Recovery from oil reservoirs could be improved by lowering the injection water salinity or by modifying the water injection chemistry. This has been proposed as a way to increase rock water-wetness. However, we have observed that the presence of sulfate anions in the aqueous phase can change the crude oil-water interfacial rheology drastically, and as a result, the oil recovery factor could be increased solely by alteration of fluid-fluid interactions. The purpose of this research is to show the effect of sulfate anion concentration in seawater injection on oil production through coreflooding results at low temperature.
Interfacial rheological experiments were run with several crude oils and modified seawater to see the effect of different ions on visco-elasticity of the crude oil-brine interface using an AR-G2 rheometer with a dual-wall ring fixture. Based on previous experimental results, carefully selected coreflooding experiments were run to evaluate differential pressure and oil recovery for each selected brine. Coreflooding experiments used Indiana Limestone at 25°C without aging to minimize changes in rock wettability.
The interfacial rheological results show that the visco-elasticity of the crude oil-brine interface is higher for a low-salinity brine compared to a higher-salinity one when individual salts are used, e.g. NaCl or Na2SO4. The difference is more pronounced if ultralow salinities are compared. For the cases with salinity values similar to that of seawater, the effect of sulfate concentration in water on interfacial visco-elasticity is more noticeable. Coreflooding results show that brines with a higher visco-elasticity, corresponding to a higher sulfate concentration in the water injected, yield higher oil recovery factor that those with lower visco-elasticity, including the experiments with salinity lower than 50% of that of seawater. Brine-rock reactions were geochemically simulated to prevent injection conditions that could cause formation damage. Additionally, pH, electrical conductivity and total dissolved solid (TDS) were analyzed in the effluents. Results show that for the model rock used, brine composition does not change significantly from contact with rock surfaces. Since wettability alteration was minimized by use of low-temperature and short ageing time, recovery correlates better with changes in interfacial rheology. For results showing an apparent lack of correspondence with the interfacial rheological response, arguments based on ganglia dynamics might shed light on the observed recovery outcome.

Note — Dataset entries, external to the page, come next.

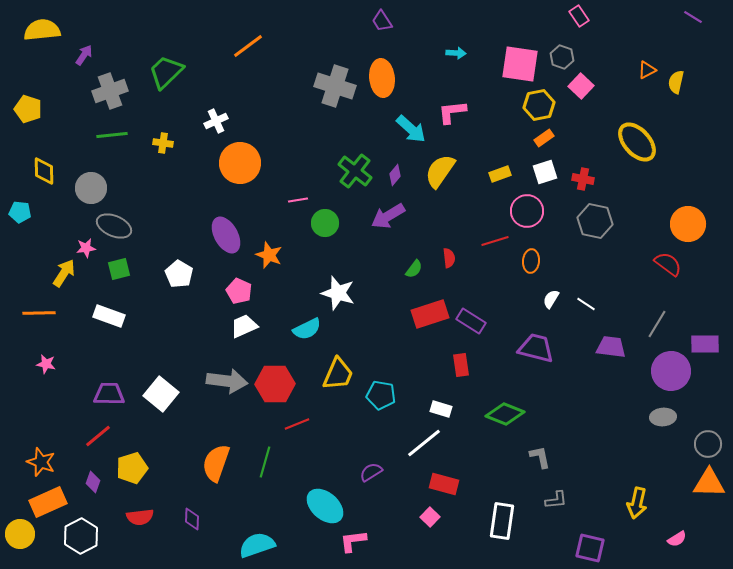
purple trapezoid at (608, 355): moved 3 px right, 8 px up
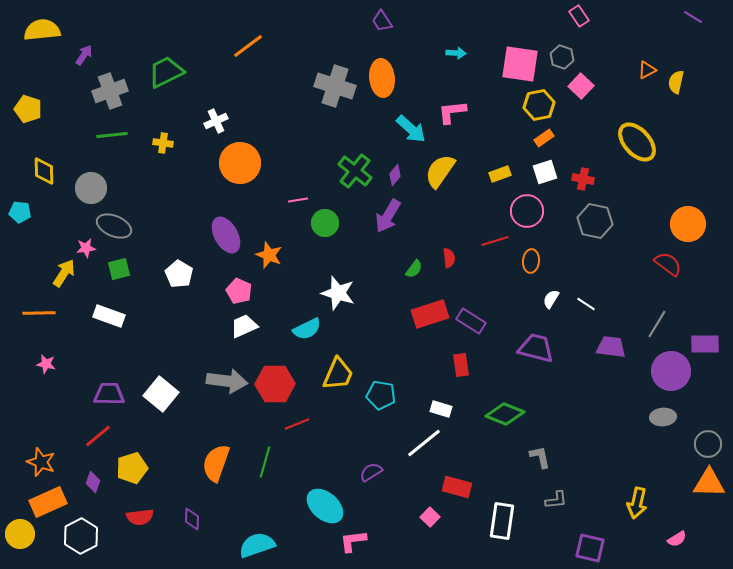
green trapezoid at (166, 72): rotated 18 degrees clockwise
purple arrow at (388, 216): rotated 28 degrees counterclockwise
red rectangle at (444, 484): moved 13 px right, 3 px down
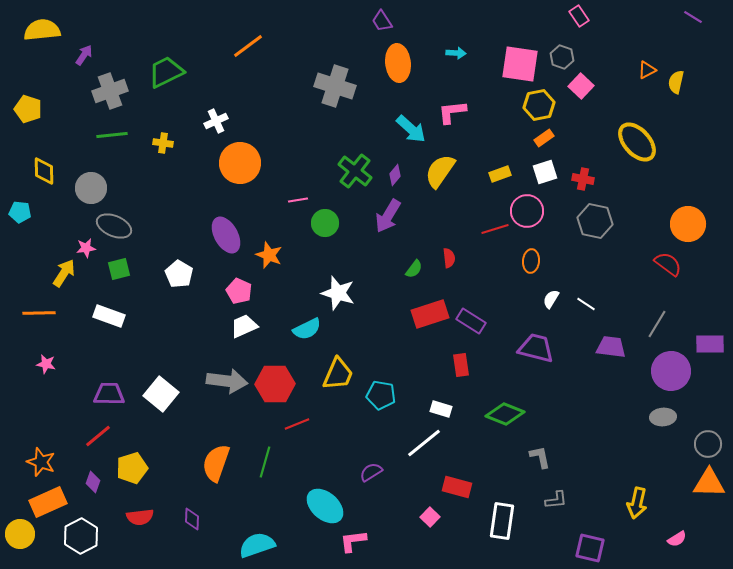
orange ellipse at (382, 78): moved 16 px right, 15 px up
red line at (495, 241): moved 12 px up
purple rectangle at (705, 344): moved 5 px right
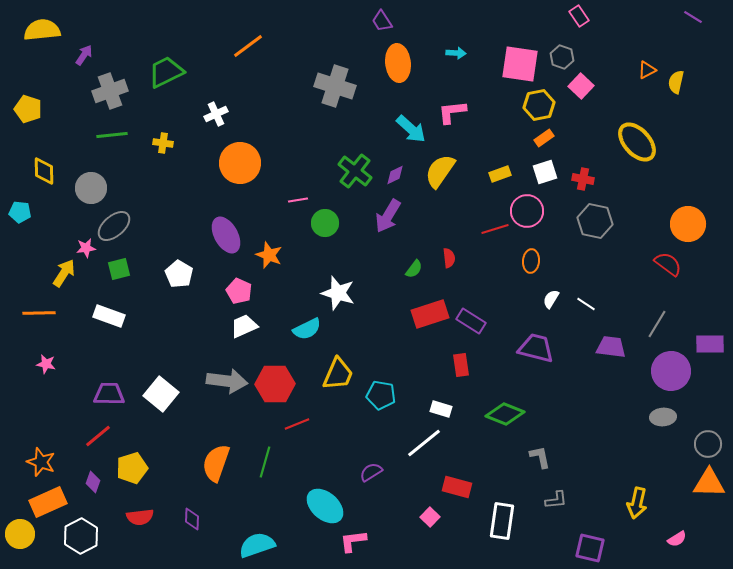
white cross at (216, 121): moved 7 px up
purple diamond at (395, 175): rotated 25 degrees clockwise
gray ellipse at (114, 226): rotated 64 degrees counterclockwise
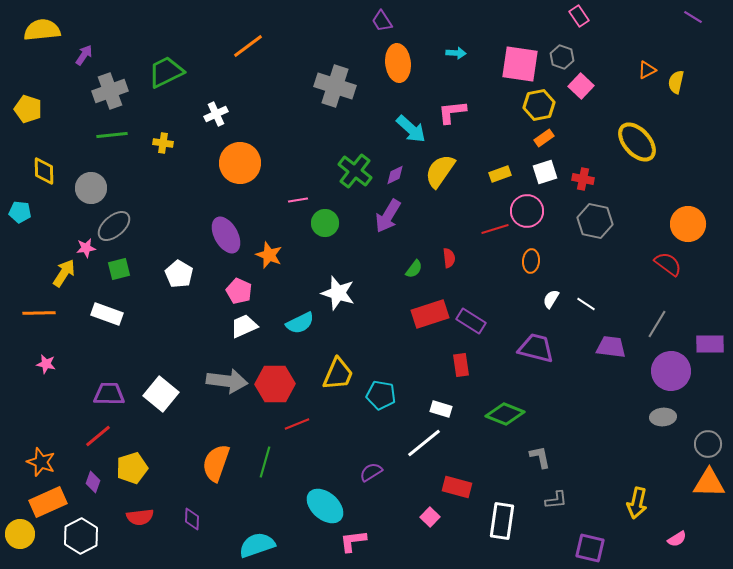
white rectangle at (109, 316): moved 2 px left, 2 px up
cyan semicircle at (307, 329): moved 7 px left, 6 px up
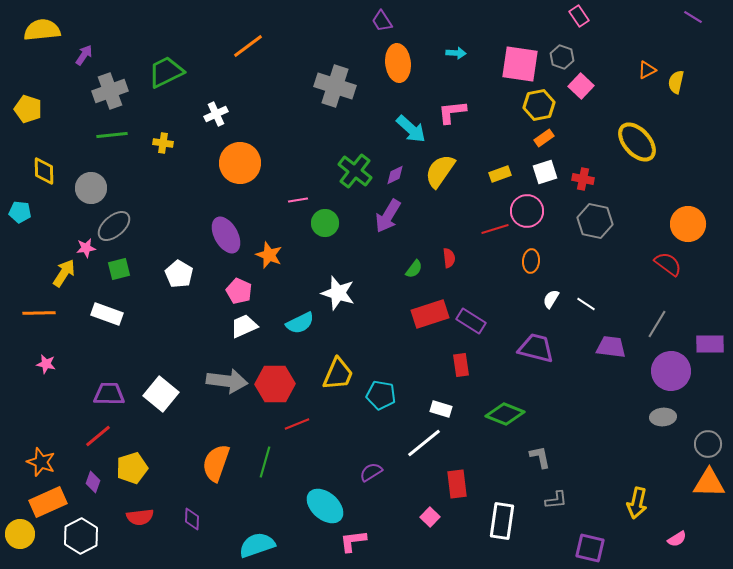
red rectangle at (457, 487): moved 3 px up; rotated 68 degrees clockwise
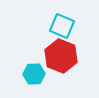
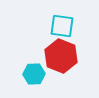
cyan square: rotated 15 degrees counterclockwise
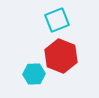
cyan square: moved 5 px left, 6 px up; rotated 30 degrees counterclockwise
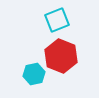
cyan hexagon: rotated 10 degrees counterclockwise
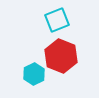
cyan hexagon: rotated 15 degrees counterclockwise
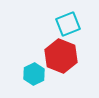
cyan square: moved 11 px right, 4 px down
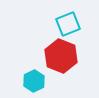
cyan hexagon: moved 7 px down
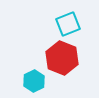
red hexagon: moved 1 px right, 2 px down
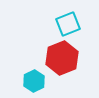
red hexagon: rotated 16 degrees clockwise
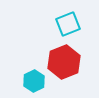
red hexagon: moved 2 px right, 4 px down
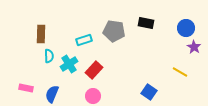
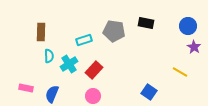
blue circle: moved 2 px right, 2 px up
brown rectangle: moved 2 px up
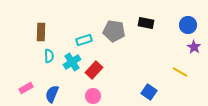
blue circle: moved 1 px up
cyan cross: moved 3 px right, 2 px up
pink rectangle: rotated 40 degrees counterclockwise
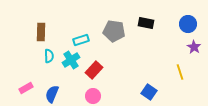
blue circle: moved 1 px up
cyan rectangle: moved 3 px left
cyan cross: moved 1 px left, 2 px up
yellow line: rotated 42 degrees clockwise
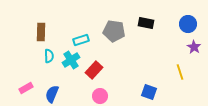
blue square: rotated 14 degrees counterclockwise
pink circle: moved 7 px right
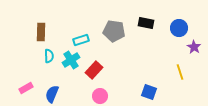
blue circle: moved 9 px left, 4 px down
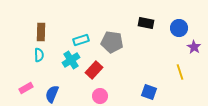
gray pentagon: moved 2 px left, 11 px down
cyan semicircle: moved 10 px left, 1 px up
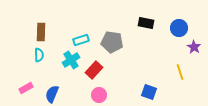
pink circle: moved 1 px left, 1 px up
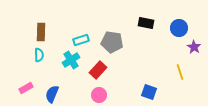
red rectangle: moved 4 px right
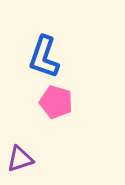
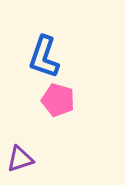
pink pentagon: moved 2 px right, 2 px up
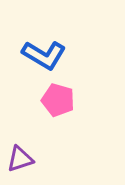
blue L-shape: moved 2 px up; rotated 78 degrees counterclockwise
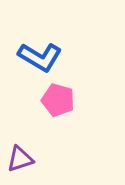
blue L-shape: moved 4 px left, 2 px down
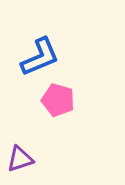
blue L-shape: rotated 54 degrees counterclockwise
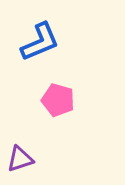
blue L-shape: moved 15 px up
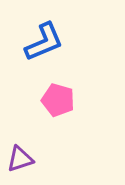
blue L-shape: moved 4 px right
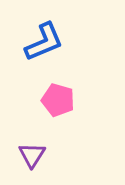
purple triangle: moved 12 px right, 4 px up; rotated 40 degrees counterclockwise
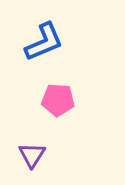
pink pentagon: rotated 12 degrees counterclockwise
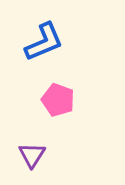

Our findings reveal that the injection of water with sulfate can modify the fluid-fluid interactions and consequently the final oil recovery, so in some cases, low-salinity brine injection is not necessarily conducive to an increment in oil production. Findings also indicate that more characterization of the brine-crude oil interface should be carefully conducted as part of the screening of adjusted brine chemistry waterflooding.